Und dann sieht man plötzlich
nichts anderes mehr als das …

Ein unproportioniertes Plädoyer für die Zeichnung

Man findet sie überall, denn jeder zeichnet. Schon auf der Straße ist sie zu finden, nicht nur weil es dort durchbrochene und durchgezogene Striche gibt, Zebrastreifen und Sperrfelder, sondern auch weil sie gelegentlich einfach weggeworfen wird. Weil jeder zeichnet, ist sie (manchmal) nichts wert.
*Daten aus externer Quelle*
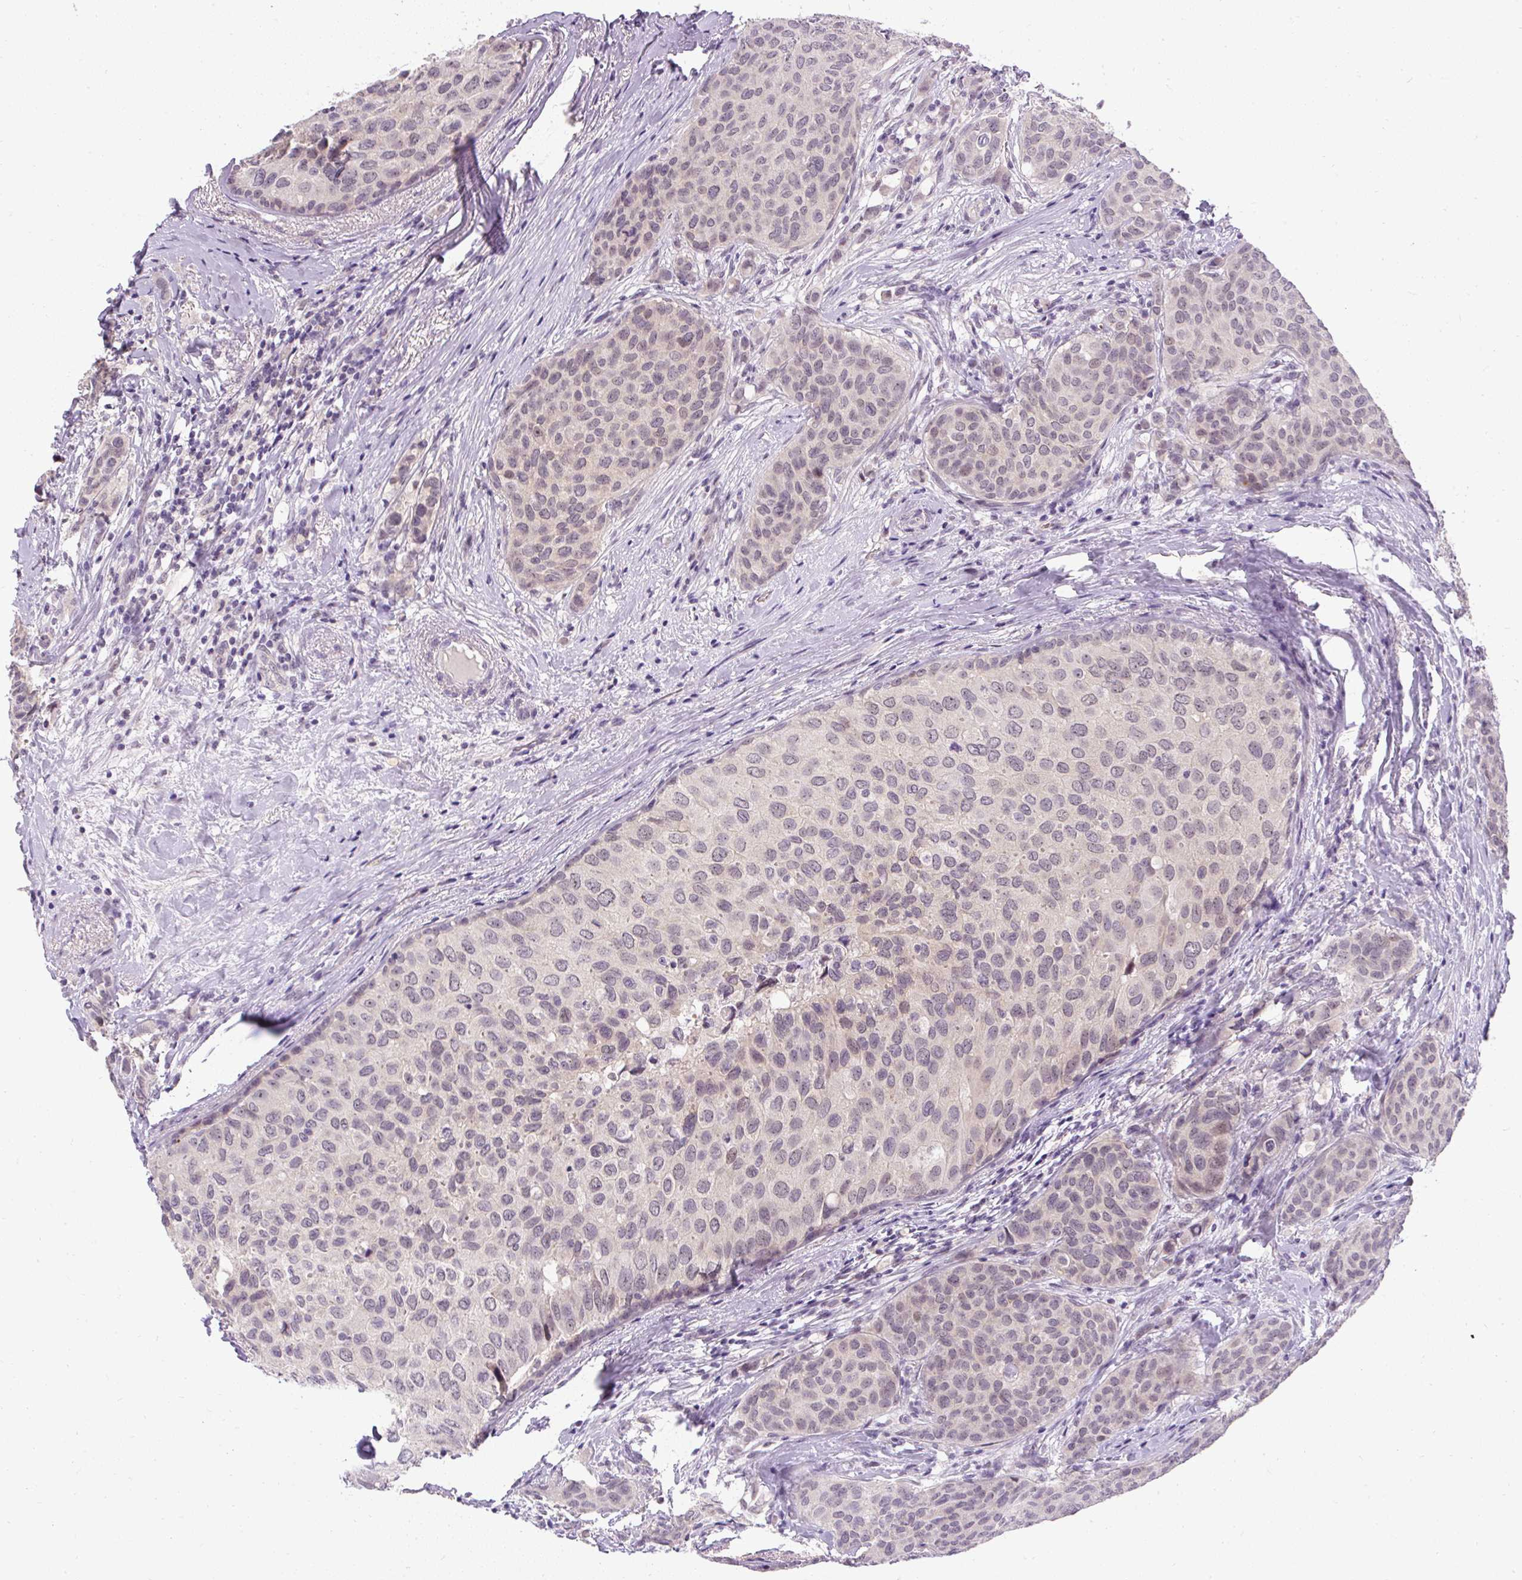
{"staining": {"intensity": "weak", "quantity": "<25%", "location": "nuclear"}, "tissue": "breast cancer", "cell_type": "Tumor cells", "image_type": "cancer", "snomed": [{"axis": "morphology", "description": "Duct carcinoma"}, {"axis": "topography", "description": "Breast"}], "caption": "Tumor cells show no significant protein staining in breast cancer.", "gene": "FAM117B", "patient": {"sex": "female", "age": 47}}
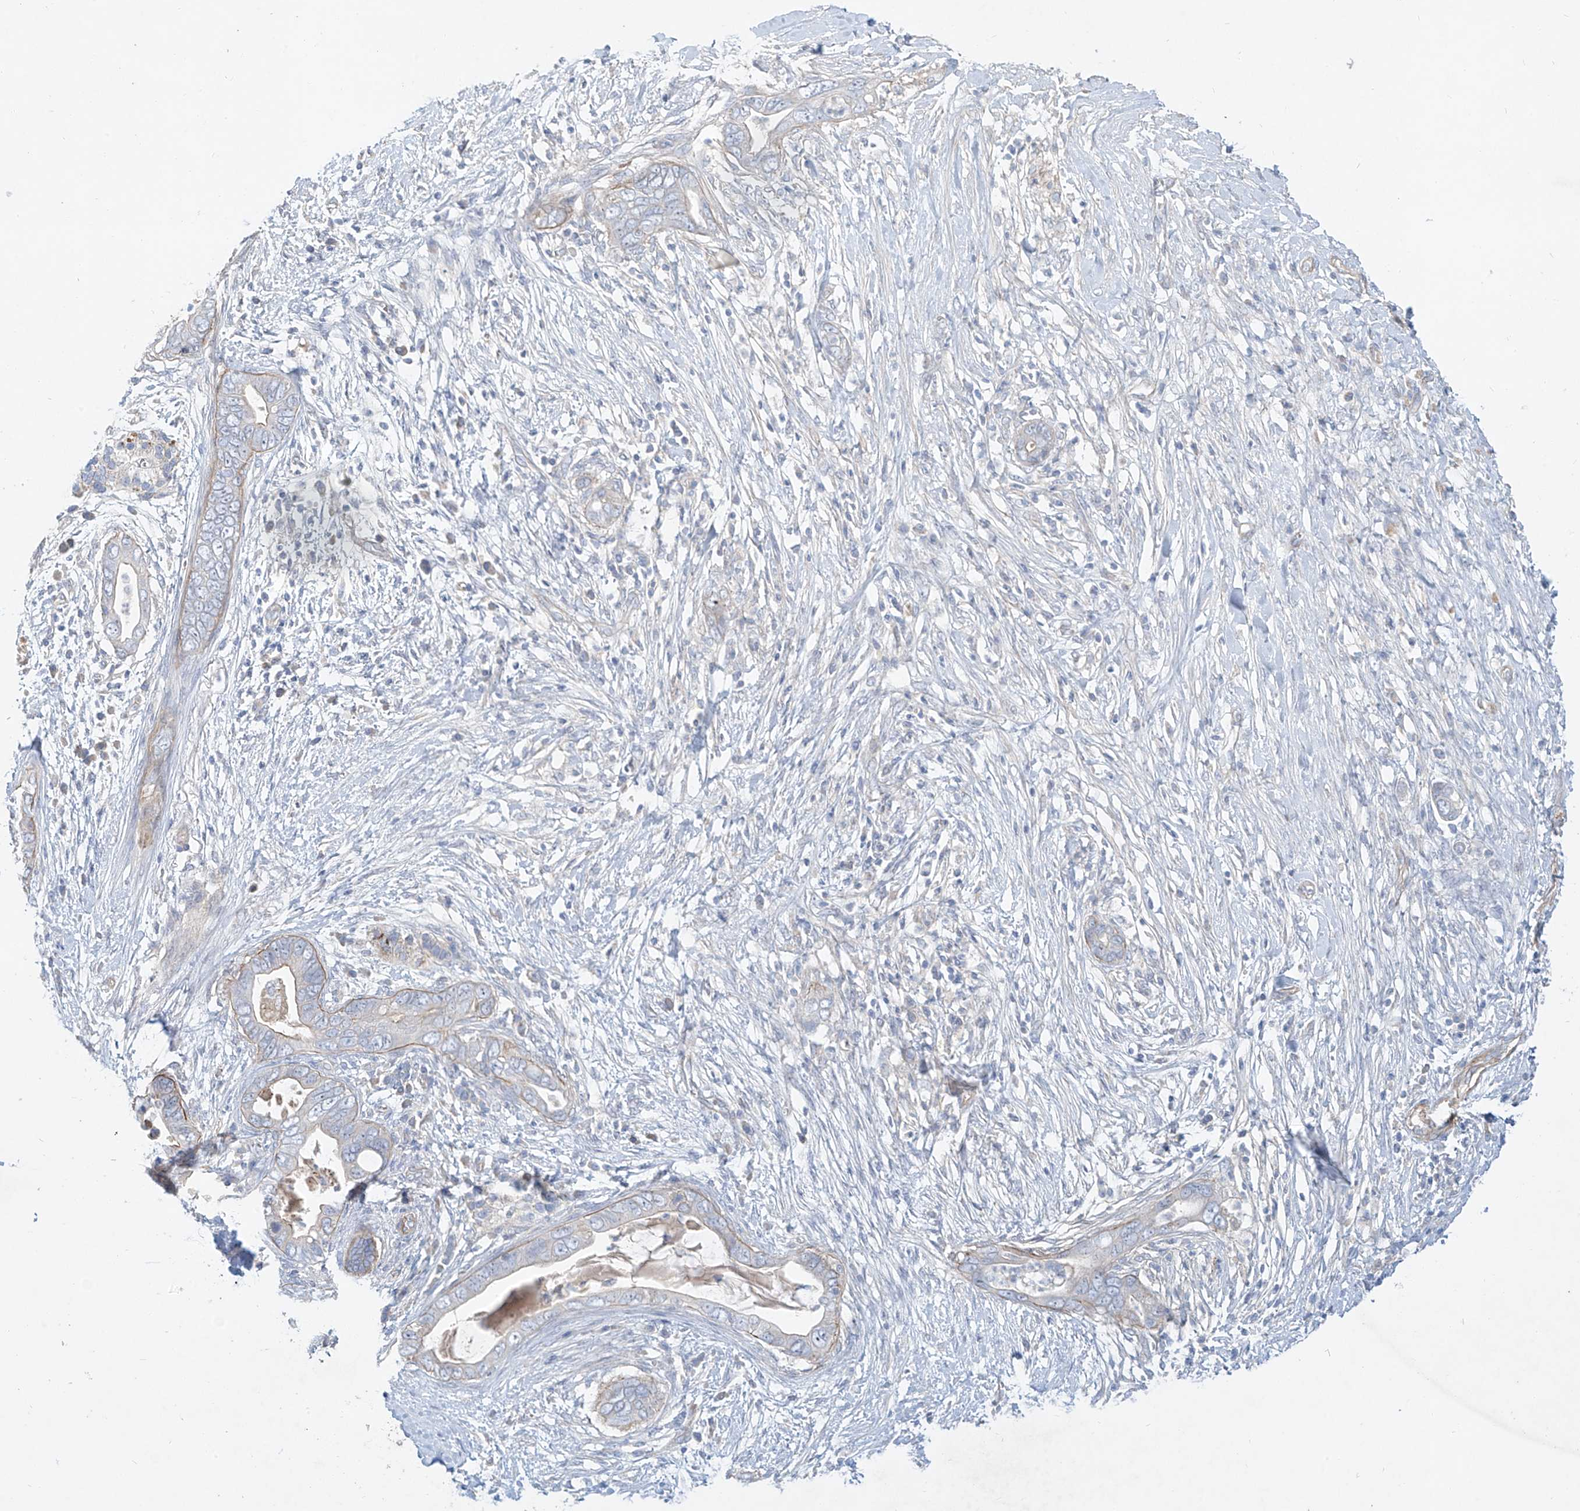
{"staining": {"intensity": "weak", "quantity": "<25%", "location": "cytoplasmic/membranous"}, "tissue": "pancreatic cancer", "cell_type": "Tumor cells", "image_type": "cancer", "snomed": [{"axis": "morphology", "description": "Adenocarcinoma, NOS"}, {"axis": "topography", "description": "Pancreas"}], "caption": "This is an immunohistochemistry (IHC) histopathology image of human pancreatic cancer. There is no expression in tumor cells.", "gene": "AJM1", "patient": {"sex": "male", "age": 75}}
Ein viel beschäftigter Kulturmanager fertigt mit dem Kugelschreiber während des Interviews ein durchaus treffendes Selbstportrait und gibt es anschließend gerne aus der Hand, die Kinder verlieren ihre Fingerübungen aus den überfüllten Schulranzen, ein Ehegatte wirft den meisterlich konzipierten Einkaufszettel nach Gebrauch weg. Eine Krise der Zeichenkunst, was auch immer man darunter verstehen mag, hat es nie gegeben; in den einschlägigen Kreisen spricht man sogar von einer Art „Boom“. Die Preise steigen, die kleinen Sammler zittern. Aber vielleicht hat die aufziehende Wirtschaftskrise das längst schon zurechtgerückt. Ist alles Zeichnung? Das über Monate abgestotterte Blatt eines viel versprechenden jungen Stars, die Kritzelei aus der Schule genauso wie der Einkaufszettel? Vorerst ja, Eingrenzungen mögen später kommen und helfen! Alles ist Zeichnung! Die leicht herzustellende (klassenlose) Universalität hat etwas Berauschendes. Es geht um ein demokratisches Medium. Alle zeichnen und alle fotografieren. Doch das Foto, das die hohe Kunst und den tagtäglichen (professionellen) Umgang genauso kennt wie die Zufallsprodukte der Massen, stellt sich durch seine Technik noch etwas mehr in den Weg der freien Ausübung überall und nirgends. Die umständliche Chemie mag tot sein, aber auch Siebenmillionen Pixel verlangen ein Minimum an Vorwissen und EDV-Erfahrung….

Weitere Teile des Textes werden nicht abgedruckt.